## start Data listing

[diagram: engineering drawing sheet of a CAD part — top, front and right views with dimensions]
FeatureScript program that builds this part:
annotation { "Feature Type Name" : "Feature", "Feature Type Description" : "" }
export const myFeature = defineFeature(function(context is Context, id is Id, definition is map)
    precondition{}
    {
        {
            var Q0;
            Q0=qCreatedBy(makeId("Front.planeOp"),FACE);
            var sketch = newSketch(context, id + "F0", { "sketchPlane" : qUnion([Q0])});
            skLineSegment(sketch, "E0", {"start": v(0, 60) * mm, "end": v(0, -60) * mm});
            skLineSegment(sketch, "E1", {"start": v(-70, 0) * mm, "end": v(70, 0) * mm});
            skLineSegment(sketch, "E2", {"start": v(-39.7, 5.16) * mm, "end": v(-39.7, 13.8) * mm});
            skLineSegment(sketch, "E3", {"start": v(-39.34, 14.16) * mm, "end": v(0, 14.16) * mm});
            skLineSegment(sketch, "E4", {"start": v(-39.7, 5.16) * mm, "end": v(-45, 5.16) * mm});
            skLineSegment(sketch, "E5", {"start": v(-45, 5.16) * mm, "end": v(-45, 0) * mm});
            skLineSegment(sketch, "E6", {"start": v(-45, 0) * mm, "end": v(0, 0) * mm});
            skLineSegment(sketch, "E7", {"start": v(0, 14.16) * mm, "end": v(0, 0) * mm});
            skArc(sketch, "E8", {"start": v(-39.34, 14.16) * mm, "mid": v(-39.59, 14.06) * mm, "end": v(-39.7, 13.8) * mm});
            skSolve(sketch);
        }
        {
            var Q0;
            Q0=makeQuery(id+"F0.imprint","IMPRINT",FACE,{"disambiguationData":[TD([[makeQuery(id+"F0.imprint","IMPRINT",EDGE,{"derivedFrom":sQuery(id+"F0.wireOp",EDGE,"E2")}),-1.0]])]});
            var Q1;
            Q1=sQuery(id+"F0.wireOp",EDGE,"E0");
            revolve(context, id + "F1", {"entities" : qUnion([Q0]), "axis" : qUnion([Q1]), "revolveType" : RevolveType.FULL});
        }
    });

## end Data listing

Short problem
Report each line of the entries that contains the string "FACE", with uppercase and lowercase counted as different.

Exercise solution
            Q0=qCreatedBy(makeId("Front.planeOp"),FACE);
            Q0=makeQuery(id+"F0.imprint","IMPRINT",FACE,{"disambiguationData":[TD([[makeQuery(id+"F0.imprint","IMPRINT",EDGE,{"derivedFrom":sQuery(id+"F0.wireOp",EDGE,"E2")}),-1.0]])]});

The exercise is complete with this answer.